The color of state law requirement is satisfied only when the defendant has misused his position to deprive the plaintiff of his civil rights. In other words, “the ‘color of state law’ inquiry centers on whether a person who is affiliated with a state government or its political subdivision has used his position to deprive another of his constitutional rights.” Colon v. Lomelo, 575 F.Supp. 664, 667 (S.D.Fla.1988).

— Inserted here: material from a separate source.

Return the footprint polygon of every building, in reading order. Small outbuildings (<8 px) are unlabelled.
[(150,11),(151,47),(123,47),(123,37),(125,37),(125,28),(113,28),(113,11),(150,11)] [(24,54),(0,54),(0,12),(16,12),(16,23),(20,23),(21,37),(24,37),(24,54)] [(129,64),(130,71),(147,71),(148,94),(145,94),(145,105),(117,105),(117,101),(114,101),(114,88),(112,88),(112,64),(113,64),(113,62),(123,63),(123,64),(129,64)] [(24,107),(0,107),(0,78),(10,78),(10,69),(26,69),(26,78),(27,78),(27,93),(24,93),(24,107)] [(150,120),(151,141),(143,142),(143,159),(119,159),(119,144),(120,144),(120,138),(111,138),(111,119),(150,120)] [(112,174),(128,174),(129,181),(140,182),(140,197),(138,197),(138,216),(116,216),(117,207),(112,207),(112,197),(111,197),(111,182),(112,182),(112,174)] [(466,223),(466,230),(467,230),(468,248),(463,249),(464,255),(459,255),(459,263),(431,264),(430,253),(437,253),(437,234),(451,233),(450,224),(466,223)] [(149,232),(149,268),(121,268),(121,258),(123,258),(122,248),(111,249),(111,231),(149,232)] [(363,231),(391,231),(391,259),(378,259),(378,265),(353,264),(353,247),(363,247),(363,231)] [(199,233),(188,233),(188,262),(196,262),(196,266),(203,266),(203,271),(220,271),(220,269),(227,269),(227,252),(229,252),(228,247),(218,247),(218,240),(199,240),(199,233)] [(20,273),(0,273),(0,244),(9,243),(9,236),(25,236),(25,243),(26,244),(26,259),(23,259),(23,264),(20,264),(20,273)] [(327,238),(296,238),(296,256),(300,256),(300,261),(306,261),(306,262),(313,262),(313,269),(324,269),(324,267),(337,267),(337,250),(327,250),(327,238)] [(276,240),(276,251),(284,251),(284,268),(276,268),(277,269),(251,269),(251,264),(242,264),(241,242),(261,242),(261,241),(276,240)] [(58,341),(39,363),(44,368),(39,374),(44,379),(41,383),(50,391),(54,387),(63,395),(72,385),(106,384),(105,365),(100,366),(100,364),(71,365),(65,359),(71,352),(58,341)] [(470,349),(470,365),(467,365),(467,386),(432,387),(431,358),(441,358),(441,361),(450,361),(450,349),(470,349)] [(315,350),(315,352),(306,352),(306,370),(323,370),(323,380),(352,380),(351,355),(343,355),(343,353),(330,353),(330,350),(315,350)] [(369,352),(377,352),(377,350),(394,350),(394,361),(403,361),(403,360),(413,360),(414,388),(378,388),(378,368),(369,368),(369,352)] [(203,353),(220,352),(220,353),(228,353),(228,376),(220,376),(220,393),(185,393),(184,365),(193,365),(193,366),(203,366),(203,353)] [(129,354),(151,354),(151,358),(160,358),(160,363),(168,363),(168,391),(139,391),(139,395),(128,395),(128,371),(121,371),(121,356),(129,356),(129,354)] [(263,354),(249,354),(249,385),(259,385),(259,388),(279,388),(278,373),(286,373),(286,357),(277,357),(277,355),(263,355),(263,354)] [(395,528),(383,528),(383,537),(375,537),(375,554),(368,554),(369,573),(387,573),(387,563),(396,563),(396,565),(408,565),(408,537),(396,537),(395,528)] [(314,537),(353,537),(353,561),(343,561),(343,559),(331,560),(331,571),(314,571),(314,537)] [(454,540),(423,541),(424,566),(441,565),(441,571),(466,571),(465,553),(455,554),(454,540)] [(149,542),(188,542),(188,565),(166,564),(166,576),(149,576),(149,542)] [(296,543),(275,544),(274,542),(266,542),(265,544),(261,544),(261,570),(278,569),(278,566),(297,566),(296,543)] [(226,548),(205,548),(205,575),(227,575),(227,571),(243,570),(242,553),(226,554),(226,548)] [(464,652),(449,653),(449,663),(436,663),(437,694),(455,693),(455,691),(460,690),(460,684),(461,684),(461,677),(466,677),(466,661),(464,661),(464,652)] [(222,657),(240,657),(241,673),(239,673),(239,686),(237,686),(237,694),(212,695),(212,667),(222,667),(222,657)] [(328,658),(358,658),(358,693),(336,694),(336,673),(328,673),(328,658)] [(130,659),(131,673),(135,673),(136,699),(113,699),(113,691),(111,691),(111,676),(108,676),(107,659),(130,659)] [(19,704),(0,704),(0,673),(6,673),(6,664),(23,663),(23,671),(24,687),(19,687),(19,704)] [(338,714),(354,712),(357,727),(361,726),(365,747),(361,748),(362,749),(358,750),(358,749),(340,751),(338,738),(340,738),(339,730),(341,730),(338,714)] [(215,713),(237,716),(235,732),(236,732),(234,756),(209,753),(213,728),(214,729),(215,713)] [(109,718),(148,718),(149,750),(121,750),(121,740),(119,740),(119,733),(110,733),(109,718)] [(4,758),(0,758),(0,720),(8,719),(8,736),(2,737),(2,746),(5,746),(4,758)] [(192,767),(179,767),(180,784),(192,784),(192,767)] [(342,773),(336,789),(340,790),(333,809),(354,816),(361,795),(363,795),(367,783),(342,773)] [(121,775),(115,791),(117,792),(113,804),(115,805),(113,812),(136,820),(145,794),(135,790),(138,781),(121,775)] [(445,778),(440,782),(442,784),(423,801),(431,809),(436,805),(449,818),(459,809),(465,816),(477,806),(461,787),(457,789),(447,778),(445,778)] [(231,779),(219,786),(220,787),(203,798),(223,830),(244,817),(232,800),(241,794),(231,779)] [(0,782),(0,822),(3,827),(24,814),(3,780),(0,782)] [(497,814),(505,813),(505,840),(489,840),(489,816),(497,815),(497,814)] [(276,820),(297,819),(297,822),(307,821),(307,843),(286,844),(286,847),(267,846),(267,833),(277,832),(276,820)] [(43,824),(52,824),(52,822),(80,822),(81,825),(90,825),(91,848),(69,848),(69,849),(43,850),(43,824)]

Assuming for purposes of this motion that Spota and Zegarelli were responsible for the anonymous letters, the fact that they were sent anonymously precludes a finding that they were acting under color of state law at the time they sent the letters. Therefore, Gleason’s § 1983 claim based on the anonymous letters is dismissed under Fed.R.Civ.P. 12(b)(6) for failure to state a claim upon which relief may be granted.
3. Res Judicata
The only remaining claims that Gleason raises under § 1983 are his claims in connection with his arrest for the Nassau County bank robbery. These claims were the subject of the Gleason II complaint, which was discontinued with prejudice by a stipulation and order dated July 18, 1984. Judge Leval denied motions to vacate the stipulation and to reopen the action. Therefore, under principles of res judicata, the bank robbery arrest cannot be the basis for § 1983 liability in this action. See, e.g., N.L.R.B. v. United Technologies Corp., 706 F.2d 1254, 1259 (2d Cir.1983).
All of Gleason’s claims under § 1983 are barred by the statute of limitations, res judicata, or the requirement that the actions were done under the color of state law. Therefore, Count II of the Second Consolidated and Amended Complaint is denied in its entirety.
IV. State Law Claims
The remaining counts in the Second Consolidated and Amended Complaint allege state law intentional torts. Jurisdiction is based on 28 U.S.C. §§ 1331 and 1343. Since all of the federal claims have been dismissed, the pendent state law claims must be dismissed since no independent basis of subject matter jurisdiction over them is alleged. Abrams v. Carrier Corp., 434 F.2d 1234 (2d Cir.1970), cert. denied, 401 U.S. 1009, 91 S.Ct. 1253, 28 L.Ed.2d 545 (1971); see also United Mine Workers of America v. Gibbs, 383 U.S. 715, 86 S.Ct. 1130, 16 L.Ed.2d 218 (1966).
CONCLUSION
Gleason is given leave to file the Second Consolidated and Amended Complaint. As amended, the complaint is dismissed under Fed.R.Civ.P. 12(b) for failure to file within the statute of limitations, for failure to state a claim upon which relief may be granted, and for lack of subject matter jurisdiction.